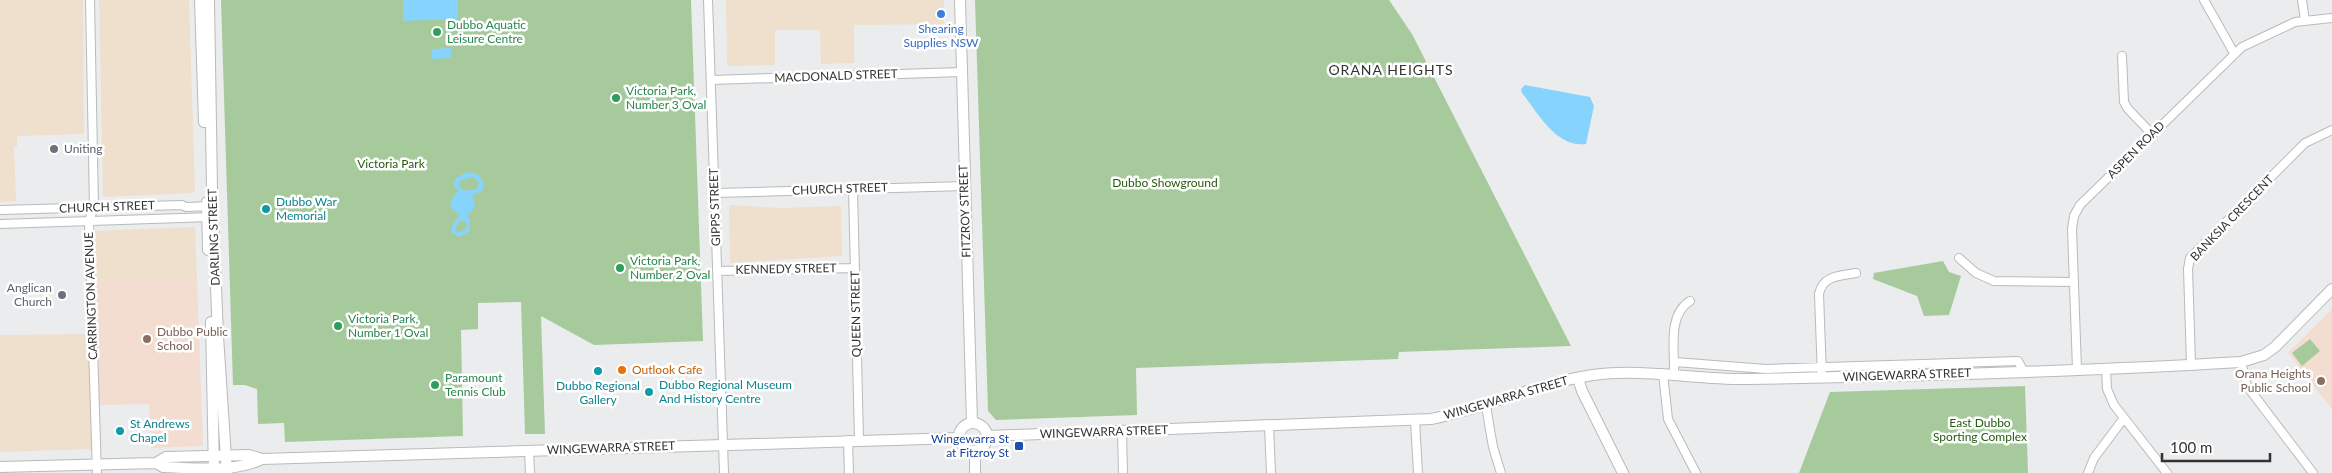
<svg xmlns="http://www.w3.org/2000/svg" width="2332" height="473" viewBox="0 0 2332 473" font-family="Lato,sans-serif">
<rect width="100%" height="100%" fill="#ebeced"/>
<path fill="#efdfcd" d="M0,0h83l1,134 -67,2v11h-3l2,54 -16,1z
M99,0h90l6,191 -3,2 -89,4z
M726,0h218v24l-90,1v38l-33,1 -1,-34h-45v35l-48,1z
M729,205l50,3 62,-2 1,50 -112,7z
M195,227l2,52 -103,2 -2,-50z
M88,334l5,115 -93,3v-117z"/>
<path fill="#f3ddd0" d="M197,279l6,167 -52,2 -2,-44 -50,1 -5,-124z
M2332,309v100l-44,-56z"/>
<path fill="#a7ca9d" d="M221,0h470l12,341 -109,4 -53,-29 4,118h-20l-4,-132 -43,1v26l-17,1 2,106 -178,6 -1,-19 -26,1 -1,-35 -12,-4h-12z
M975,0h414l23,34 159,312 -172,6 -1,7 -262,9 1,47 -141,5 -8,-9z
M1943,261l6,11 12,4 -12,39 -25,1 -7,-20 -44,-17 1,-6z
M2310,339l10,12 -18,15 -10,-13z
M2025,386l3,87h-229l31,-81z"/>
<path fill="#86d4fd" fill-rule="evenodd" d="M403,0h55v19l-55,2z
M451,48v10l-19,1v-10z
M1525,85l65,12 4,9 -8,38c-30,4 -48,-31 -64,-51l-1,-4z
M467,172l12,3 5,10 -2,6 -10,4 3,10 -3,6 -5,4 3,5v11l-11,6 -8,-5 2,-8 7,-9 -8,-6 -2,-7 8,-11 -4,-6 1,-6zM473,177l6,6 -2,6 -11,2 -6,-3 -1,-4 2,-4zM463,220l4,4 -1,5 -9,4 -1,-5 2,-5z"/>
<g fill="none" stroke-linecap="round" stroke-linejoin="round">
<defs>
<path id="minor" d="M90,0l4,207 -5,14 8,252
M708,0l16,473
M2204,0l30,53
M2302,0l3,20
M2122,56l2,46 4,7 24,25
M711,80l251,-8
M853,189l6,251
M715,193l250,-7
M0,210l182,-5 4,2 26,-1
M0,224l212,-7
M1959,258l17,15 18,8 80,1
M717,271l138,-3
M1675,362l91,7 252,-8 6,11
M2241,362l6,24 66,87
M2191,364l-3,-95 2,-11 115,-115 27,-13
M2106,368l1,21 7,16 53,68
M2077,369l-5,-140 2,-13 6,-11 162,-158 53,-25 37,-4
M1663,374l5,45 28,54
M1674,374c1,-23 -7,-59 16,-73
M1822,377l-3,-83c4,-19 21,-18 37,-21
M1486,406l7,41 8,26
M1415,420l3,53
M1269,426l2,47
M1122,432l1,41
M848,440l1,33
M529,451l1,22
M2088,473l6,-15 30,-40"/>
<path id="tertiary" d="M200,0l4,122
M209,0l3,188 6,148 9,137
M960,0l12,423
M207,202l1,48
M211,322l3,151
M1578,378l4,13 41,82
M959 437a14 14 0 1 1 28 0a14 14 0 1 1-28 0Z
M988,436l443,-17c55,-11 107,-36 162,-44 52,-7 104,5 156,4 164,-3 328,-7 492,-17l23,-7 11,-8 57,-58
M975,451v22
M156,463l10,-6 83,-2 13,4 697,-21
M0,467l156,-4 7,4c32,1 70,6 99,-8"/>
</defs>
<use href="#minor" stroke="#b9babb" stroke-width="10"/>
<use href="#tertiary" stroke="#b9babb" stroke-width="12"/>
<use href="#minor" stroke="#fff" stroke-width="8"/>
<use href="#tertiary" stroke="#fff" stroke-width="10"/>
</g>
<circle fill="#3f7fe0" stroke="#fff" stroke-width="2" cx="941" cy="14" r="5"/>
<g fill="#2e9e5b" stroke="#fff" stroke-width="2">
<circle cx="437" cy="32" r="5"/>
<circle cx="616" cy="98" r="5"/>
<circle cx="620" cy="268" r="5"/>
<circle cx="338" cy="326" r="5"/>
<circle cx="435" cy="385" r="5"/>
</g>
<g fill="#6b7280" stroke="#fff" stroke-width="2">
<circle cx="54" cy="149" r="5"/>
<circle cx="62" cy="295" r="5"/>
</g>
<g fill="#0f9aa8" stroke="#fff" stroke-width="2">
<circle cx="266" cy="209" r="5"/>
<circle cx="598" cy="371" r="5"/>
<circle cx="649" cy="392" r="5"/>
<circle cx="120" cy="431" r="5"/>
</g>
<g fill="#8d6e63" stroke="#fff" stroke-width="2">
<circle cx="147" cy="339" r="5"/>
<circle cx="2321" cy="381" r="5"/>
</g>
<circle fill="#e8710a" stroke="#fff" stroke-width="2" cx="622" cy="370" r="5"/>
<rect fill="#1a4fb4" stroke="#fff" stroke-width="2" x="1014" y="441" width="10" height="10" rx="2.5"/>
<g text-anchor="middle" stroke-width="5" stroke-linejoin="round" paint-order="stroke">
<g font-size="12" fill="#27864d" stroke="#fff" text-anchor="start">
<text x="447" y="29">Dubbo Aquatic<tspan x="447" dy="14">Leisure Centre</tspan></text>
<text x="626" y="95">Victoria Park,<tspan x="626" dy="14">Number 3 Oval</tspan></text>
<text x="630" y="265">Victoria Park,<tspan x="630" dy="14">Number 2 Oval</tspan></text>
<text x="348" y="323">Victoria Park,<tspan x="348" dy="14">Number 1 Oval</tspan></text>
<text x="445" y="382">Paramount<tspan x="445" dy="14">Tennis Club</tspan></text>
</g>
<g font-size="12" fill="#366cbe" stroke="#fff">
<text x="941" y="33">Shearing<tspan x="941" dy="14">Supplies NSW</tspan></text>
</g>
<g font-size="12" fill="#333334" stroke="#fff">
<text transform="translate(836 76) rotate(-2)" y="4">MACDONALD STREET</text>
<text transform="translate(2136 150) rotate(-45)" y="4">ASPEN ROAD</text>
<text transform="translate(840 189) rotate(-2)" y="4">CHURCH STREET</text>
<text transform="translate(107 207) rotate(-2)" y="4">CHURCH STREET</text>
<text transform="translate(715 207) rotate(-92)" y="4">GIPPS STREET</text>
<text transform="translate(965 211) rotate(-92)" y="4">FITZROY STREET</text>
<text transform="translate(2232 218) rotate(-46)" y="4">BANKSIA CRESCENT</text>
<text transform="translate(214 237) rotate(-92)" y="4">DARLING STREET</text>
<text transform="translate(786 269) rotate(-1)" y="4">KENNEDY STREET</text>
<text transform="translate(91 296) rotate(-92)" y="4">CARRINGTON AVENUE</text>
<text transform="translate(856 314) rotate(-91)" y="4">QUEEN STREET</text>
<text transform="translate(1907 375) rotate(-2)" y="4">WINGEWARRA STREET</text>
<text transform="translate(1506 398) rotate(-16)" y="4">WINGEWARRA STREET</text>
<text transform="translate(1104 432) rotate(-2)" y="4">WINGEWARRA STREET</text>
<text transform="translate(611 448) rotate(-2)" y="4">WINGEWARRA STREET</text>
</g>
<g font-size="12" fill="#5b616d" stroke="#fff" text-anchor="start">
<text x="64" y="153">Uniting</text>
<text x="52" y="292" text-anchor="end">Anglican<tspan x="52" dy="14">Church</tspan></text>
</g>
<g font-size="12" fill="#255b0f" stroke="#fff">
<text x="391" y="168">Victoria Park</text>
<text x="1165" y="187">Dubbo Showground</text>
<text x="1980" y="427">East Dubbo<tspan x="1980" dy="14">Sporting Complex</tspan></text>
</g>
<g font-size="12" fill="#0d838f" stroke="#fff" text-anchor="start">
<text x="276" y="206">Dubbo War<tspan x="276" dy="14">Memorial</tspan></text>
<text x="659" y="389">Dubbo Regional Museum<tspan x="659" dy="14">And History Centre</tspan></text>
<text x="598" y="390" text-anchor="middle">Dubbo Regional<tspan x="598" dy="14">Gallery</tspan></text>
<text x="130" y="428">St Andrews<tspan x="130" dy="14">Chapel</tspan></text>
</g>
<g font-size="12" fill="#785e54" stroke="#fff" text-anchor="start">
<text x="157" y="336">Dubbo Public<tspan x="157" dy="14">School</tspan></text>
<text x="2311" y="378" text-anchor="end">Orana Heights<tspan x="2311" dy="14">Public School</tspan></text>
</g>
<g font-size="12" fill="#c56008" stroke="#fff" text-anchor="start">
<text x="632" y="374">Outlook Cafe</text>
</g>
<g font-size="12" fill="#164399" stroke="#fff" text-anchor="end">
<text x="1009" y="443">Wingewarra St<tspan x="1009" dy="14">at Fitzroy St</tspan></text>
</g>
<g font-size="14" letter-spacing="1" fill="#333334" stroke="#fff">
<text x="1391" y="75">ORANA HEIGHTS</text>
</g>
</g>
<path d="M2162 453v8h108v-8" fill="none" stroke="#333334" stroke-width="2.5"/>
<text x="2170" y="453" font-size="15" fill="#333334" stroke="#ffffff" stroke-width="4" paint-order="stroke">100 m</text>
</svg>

※

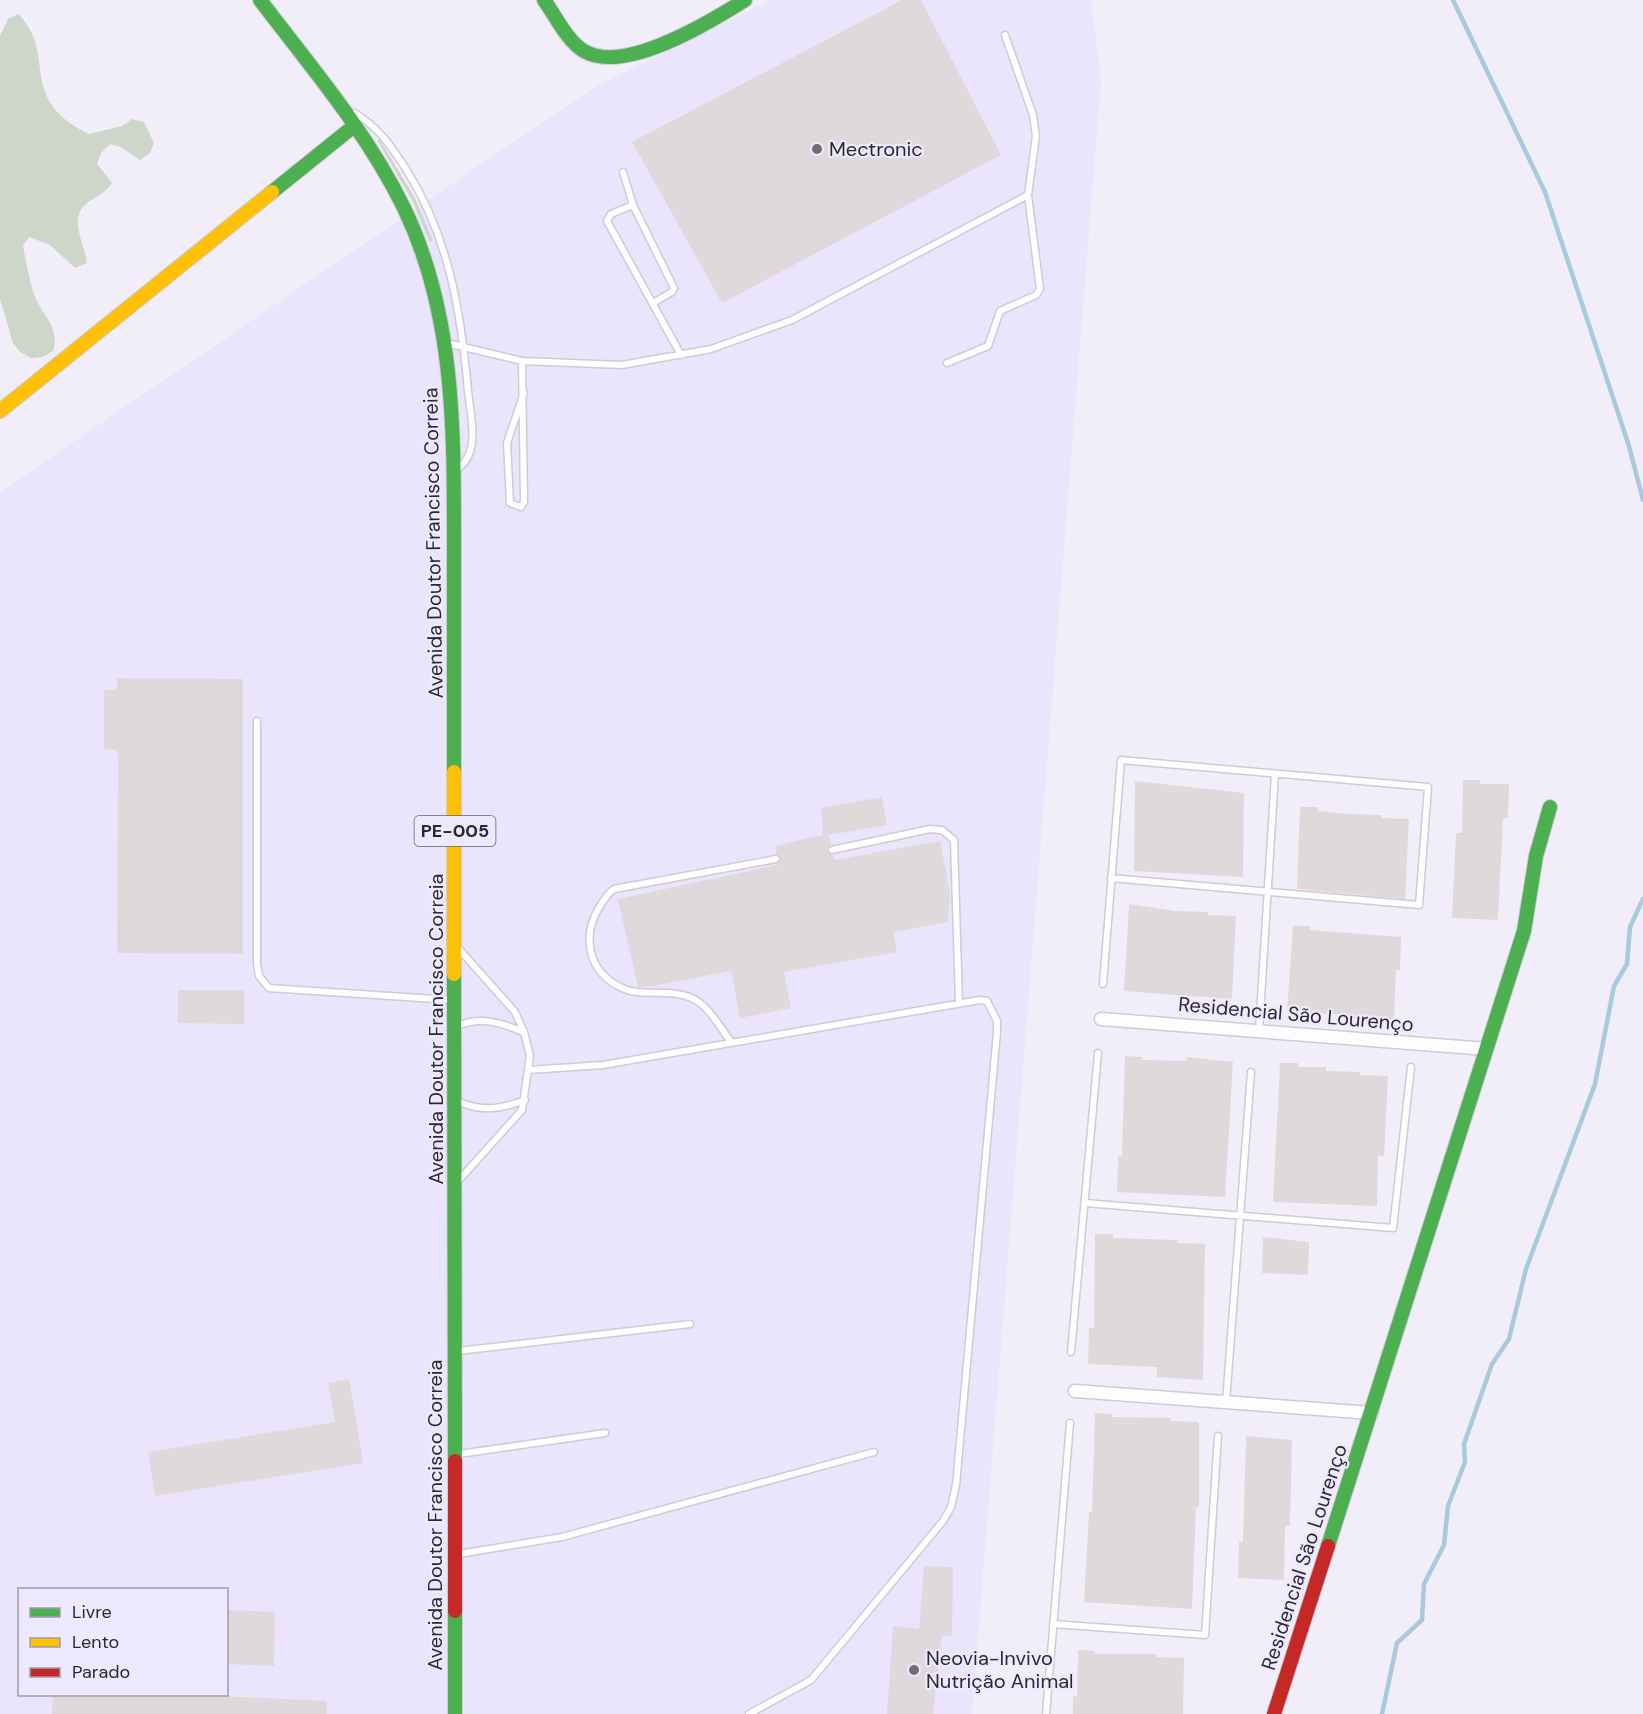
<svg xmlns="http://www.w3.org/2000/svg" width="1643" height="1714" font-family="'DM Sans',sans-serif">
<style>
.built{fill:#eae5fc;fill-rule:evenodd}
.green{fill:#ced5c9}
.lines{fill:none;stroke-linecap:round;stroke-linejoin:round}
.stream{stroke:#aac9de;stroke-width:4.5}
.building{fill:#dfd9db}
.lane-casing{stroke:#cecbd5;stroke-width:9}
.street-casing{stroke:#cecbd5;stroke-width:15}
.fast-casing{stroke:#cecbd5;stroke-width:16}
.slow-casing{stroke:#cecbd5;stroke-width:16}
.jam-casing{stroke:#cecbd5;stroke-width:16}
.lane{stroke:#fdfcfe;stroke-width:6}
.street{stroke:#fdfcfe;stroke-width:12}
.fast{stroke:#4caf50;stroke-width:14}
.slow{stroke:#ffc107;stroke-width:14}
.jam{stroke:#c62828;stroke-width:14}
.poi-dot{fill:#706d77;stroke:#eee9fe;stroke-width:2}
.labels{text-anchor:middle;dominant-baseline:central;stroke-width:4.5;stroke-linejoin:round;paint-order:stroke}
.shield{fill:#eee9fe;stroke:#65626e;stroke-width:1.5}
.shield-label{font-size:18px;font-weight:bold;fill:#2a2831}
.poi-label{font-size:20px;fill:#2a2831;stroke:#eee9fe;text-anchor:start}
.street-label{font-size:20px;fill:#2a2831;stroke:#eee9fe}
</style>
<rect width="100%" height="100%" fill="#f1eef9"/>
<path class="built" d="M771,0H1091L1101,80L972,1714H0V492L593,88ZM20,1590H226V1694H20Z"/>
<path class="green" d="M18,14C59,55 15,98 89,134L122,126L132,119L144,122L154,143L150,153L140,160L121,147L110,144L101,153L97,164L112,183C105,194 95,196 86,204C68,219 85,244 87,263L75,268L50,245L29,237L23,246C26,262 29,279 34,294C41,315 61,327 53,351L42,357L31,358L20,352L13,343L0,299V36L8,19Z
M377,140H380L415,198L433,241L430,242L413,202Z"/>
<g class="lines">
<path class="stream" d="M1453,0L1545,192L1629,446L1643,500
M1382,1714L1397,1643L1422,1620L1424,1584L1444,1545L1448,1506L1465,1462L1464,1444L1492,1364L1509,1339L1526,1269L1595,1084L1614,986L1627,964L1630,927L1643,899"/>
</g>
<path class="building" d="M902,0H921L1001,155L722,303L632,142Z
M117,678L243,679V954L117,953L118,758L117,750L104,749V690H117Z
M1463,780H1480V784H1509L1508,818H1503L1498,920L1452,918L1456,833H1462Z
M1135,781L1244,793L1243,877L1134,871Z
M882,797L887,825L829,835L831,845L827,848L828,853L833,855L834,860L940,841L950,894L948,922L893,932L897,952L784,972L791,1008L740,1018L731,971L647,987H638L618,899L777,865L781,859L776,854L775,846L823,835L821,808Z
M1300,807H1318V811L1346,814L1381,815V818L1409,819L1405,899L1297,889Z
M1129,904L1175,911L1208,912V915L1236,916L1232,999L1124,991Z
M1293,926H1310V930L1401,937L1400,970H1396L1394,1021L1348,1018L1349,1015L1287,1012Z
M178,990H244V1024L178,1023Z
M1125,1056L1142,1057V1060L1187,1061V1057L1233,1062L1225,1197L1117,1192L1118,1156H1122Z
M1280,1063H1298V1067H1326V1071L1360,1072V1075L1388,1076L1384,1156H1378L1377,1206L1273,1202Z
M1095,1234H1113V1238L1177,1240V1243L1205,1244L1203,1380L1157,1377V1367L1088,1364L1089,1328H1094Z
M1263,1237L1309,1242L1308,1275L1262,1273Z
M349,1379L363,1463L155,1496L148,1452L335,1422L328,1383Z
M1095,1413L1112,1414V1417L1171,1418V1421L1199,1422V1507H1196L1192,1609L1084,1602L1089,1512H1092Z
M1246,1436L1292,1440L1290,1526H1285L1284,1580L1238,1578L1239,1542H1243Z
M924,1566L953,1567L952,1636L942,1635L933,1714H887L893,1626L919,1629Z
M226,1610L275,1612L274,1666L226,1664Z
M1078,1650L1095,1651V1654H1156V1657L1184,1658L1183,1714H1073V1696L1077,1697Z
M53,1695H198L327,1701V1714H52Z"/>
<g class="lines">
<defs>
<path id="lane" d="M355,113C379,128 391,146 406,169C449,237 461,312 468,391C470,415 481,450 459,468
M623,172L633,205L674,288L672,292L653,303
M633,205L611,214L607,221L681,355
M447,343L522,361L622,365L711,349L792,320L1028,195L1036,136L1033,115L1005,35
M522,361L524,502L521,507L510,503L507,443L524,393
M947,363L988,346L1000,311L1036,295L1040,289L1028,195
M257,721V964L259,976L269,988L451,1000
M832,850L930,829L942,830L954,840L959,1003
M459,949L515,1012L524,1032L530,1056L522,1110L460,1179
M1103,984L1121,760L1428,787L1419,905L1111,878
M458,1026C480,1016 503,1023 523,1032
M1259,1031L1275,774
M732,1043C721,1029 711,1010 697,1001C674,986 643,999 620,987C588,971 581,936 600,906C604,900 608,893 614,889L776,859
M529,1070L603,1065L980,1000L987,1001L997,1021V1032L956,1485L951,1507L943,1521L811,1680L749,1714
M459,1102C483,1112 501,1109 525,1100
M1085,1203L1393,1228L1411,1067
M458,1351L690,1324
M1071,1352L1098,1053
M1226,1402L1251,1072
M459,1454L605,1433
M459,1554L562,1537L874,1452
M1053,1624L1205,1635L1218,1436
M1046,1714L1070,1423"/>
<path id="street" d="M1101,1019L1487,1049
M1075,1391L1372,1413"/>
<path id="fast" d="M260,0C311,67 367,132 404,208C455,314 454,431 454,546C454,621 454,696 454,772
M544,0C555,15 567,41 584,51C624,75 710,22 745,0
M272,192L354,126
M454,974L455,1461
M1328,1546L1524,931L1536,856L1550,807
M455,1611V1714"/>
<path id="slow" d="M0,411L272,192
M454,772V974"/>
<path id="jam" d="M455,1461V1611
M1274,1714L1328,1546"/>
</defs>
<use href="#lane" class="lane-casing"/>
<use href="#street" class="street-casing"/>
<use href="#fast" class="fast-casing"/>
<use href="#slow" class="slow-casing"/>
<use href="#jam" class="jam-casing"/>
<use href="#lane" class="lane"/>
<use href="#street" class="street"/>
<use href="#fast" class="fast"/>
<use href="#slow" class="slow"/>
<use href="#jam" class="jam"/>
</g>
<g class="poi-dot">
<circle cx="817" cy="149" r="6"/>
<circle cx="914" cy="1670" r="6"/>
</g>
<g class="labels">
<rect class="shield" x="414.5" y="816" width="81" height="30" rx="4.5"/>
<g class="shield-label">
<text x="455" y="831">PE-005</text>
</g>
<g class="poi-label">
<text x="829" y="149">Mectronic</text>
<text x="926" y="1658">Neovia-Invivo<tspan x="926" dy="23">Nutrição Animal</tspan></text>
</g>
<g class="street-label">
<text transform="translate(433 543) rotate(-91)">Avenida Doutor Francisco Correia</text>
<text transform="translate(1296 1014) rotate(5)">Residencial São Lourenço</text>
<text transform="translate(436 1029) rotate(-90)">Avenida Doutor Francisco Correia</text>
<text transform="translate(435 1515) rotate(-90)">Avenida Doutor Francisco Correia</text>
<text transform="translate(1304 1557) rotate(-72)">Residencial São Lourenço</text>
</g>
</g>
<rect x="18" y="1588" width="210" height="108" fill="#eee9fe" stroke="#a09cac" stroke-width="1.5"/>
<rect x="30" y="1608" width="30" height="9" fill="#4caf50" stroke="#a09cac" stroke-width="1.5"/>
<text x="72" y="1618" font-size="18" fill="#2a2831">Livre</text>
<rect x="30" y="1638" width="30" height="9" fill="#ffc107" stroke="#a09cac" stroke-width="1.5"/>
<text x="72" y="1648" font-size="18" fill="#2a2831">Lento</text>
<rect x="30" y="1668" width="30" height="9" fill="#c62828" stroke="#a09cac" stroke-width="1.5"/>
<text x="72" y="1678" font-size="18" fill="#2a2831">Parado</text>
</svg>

※

What is expected ▸ Scan the material above. Return every line containing the string "linecap".

Result of this exercise ▸
<g fill="none" stroke-linecap="round" stroke-linejoin="round">
.lines{fill:none;stroke-linecap:round;stroke-linejoin:round}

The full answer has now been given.